Computer als GefühlssensorenWie Unternehmen noch mehr aus uns rausholen wollen
Das Start-up Tawny will mit Computern und Wearables die Konstitution und Gefühlslage von Mitarbeitern erfassen und Arbeit optimal verteilen.
In München testet das Start-up Tawny, wie Maschinen Gefühle von Menschen erfassen und auswerten können. Unser Reporter Julian Ignatowitsch hat sich gefragt, ob das funktionieren kann und die Gefühlserfassung irgendwann tatsächlich Teil unserer Arbeitswelt sein wird. Der Geschäftsführer von Tawny, Marco Meier, hat Julian erklärt, dass es ihm auch darum geht, das Zusammenleben von Mensch und Maschine, das immer wichtiger wird in der Zukunft, angenehm zu gestalten.

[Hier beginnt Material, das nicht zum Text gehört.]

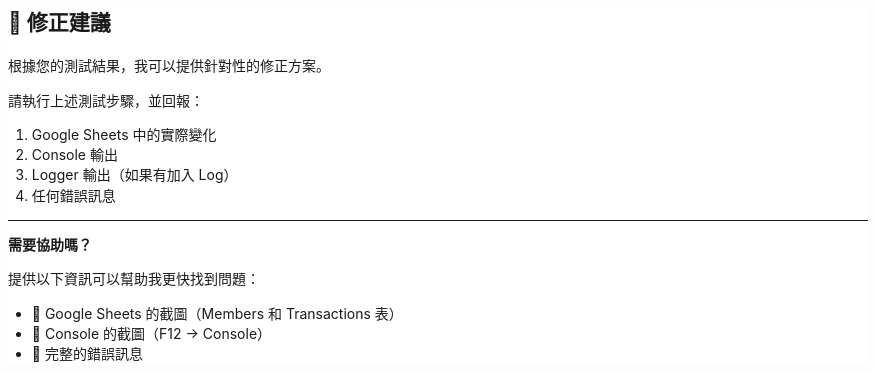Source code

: ## 🔧 修正建議

根據您的測試結果，我可以提供針對性的修正方案。

請執行上述測試步驟，並回報：
1. Google Sheets 中的實際變化
2. Console 輸出
3. Logger 輸出（如果有加入 Log）
4. 任何錯誤訊息

---

**需要協助嗎？**

提供以下資訊可以幫助我更快找到問題：
- 📸 Google Sheets 的截圖（Members 和 Transactions 表）
- 📸 Console 的截圖（F12 → Console）
- 📄 完整的錯誤訊息

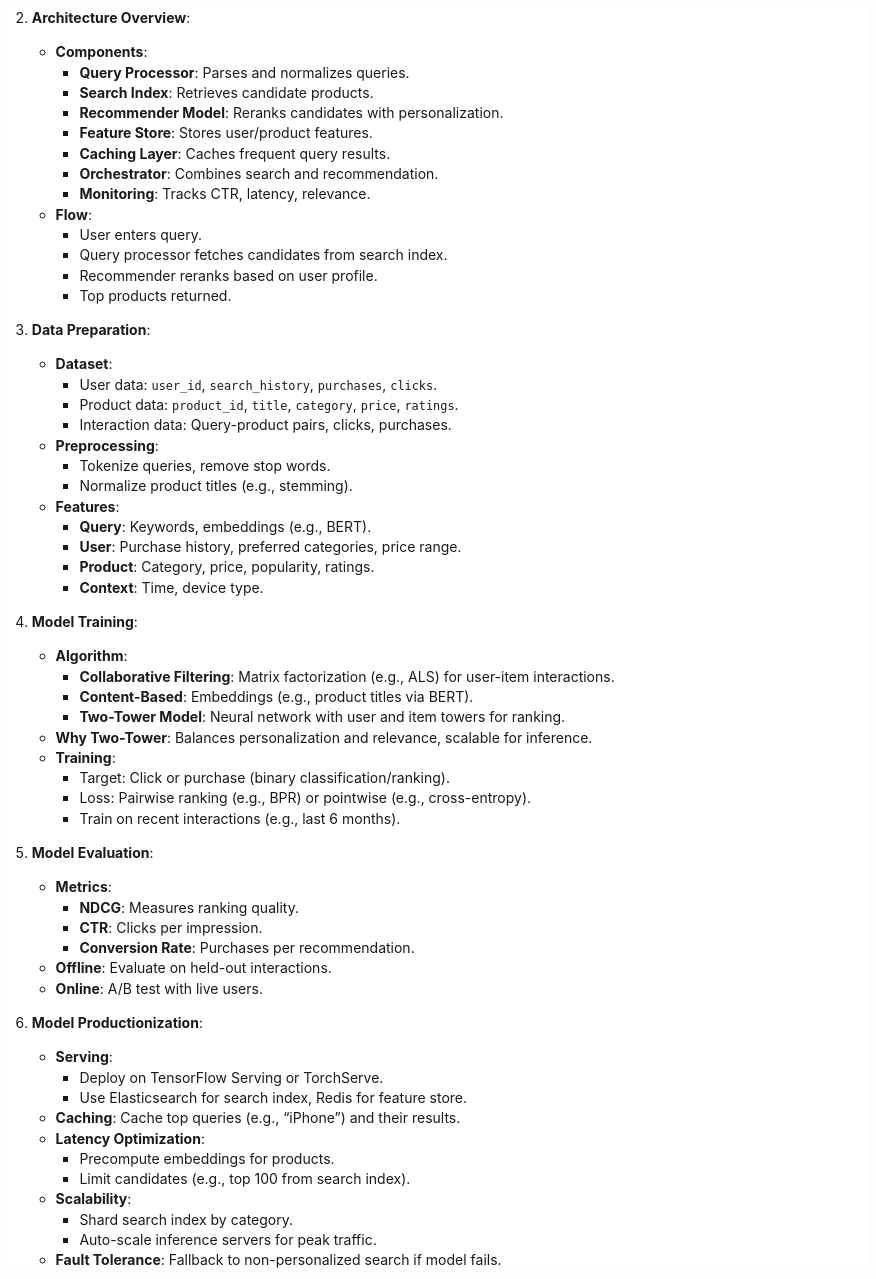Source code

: 2. **Architecture Overview**:
   - **Components**:
     - **Query Processor**: Parses and normalizes queries.
     - **Search Index**: Retrieves candidate products.
     - **Recommender Model**: Reranks candidates with personalization.
     - **Feature Store**: Stores user/product features.
     - **Caching Layer**: Caches frequent query results.
     - **Orchestrator**: Combines search and recommendation.
     - **Monitoring**: Tracks CTR, latency, relevance.
   - **Flow**:
     - User enters query.
     - Query processor fetches candidates from search index.
     - Recommender reranks based on user profile.
     - Top products returned.

3. **Data Preparation**:
   - **Dataset**:
     - User data: `user_id`, `search_history`, `purchases`, `clicks`.
     - Product data: `product_id`, `title`, `category`, `price`, `ratings`.
     - Interaction data: Query-product pairs, clicks, purchases.
   - **Preprocessing**:
     - Tokenize queries, remove stop words.
     - Normalize product titles (e.g., stemming).
   - **Features**:
     - **Query**: Keywords, embeddings (e.g., BERT).
     - **User**: Purchase history, preferred categories, price range.
     - **Product**: Category, price, popularity, ratings.
     - **Context**: Time, device type.

4. **Model Training**:
   - **Algorithm**:
     - **Collaborative Filtering**: Matrix factorization (e.g., ALS) for user-item interactions.
     - **Content-Based**: Embeddings (e.g., product titles via BERT).
     - **Two-Tower Model**: Neural network with user and item towers for ranking.
   - **Why Two-Tower**: Balances personalization and relevance, scalable for inference.
   - **Training**:
     - Target: Click or purchase (binary classification/ranking).
     - Loss: Pairwise ranking (e.g., BPR) or pointwise (e.g., cross-entropy).
     - Train on recent interactions (e.g., last 6 months).

5. **Model Evaluation**:
   - **Metrics**:
     - **NDCG**: Measures ranking quality.
     - **CTR**: Clicks per impression.
     - **Conversion Rate**: Purchases per recommendation.
   - **Offline**: Evaluate on held-out interactions.
   - **Online**: A/B test with live users.

6. **Model Productionization**:
   - **Serving**:
     - Deploy on TensorFlow Serving or TorchServe.
     - Use Elasticsearch for search index, Redis for feature store.
   - **Caching**: Cache top queries (e.g., “iPhone”) and their results.
   - **Latency Optimization**:
     - Precompute embeddings for products.
     - Limit candidates (e.g., top 100 from search index).
   - **Scalability**:
     - Shard search index by category.
     - Auto-scale inference servers for peak traffic.
   - **Fault Tolerance**: Fallback to non-personalized search if model fails.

Smarte Wohlfühl-Arbeitsatmosphäre
Ein Teil dieser Wohlfühl-Arbeitsatmosphäre ist die äußere Umgebung: beispielsweise soll das Licht individuell angepasst, Temperatur geregelt, Geräusche reduziert werden. Neben der auf Mitarbeiter angepassten smarten Arbeitsumgebung erfasst die Software aber auch, wie leistungs- oder arbeitsfähig der Mitarbeiter im Moment ist.
"Man hat halt mal einen guten und einen schlechten Tag, und das wirkt sich aus."
Mit dem Computer soll sehr viel genauer und feiner erfasst werden, in welcher Gefühlslage sich gerade ein Mensch befindet. Die Messungen werden in relativ kurzen Intervallen durchgeführt, sind leicht automatisier- und skalierbar, erklärt der Unternehmer.
Die Gefühlsmessung ist nicht mehr nur blanke Theorie, sondern bereits in der Praxis getestet worden. In einem Call-Center haben Mitarbeiter Wearables getragen, die an Handgelenk, Brust oder Shirt, Daten erfasst haben.
"Dann kann man eben Puls, Hautwiderstand, Temperatur und weitere solcher Faktoren messen - und wir werten die dann aus und geben dem Ganzen dann eine emotionale Bedeutung."
Im besten Falle erkennt der Computer, welcher Mitarbeiter gerade am besten drauf ist und verteilt entsprechend die Arbeit, beziehungsweise leitet den nächsten Anruf an den Leistungsfähigsten weiter.
Totale Überwachung am Arbeitsplatz
Gewerkschaften stehen diesem Modell kritisch gegenüber, weil es ein Schritt zur totalen Überwachung am Arbeitsplatz ist. Allein wegen der rechtlichen Hemmnisse glaubt Nadine Müller von der Gewerkschaft Verdi nicht, dass eine derartige Gefühlserfassung zugelassen werde. Außerdem müssten die Beschäftigen dieser Erfassung freiwillig zustimmen.
"Zum einen scheint es rechtlich kaum zulässig, dass Beschäftigte in Zukunft eine bestimmte gefühlsmäßige Verfassung bereitstellen müssen. Zweitens besteht ein Grundsatz der Datenschutzgrundverordnung darin, dass die Beschäftigten aktiv in die Datenerfassung, die einer Überwachung entspricht, einwilligen müssen."
Auf viele Fragen hat Tawny-Geschäftsführer Marco Maier keine Antwort: Was passiert mit den gesammelten Daten? Wer bekommt die Daten? Wer sorgt für deren Sicherung? Zwar sagt Marco Maier, die Arbeitgeber wollen diese Daten gar nicht behalten, sondern möchten gerne, dass Tawny diese verwaltet. Aber wer möchte schon solche sensiblen Daten in der Hand eines Unternehmens wissen?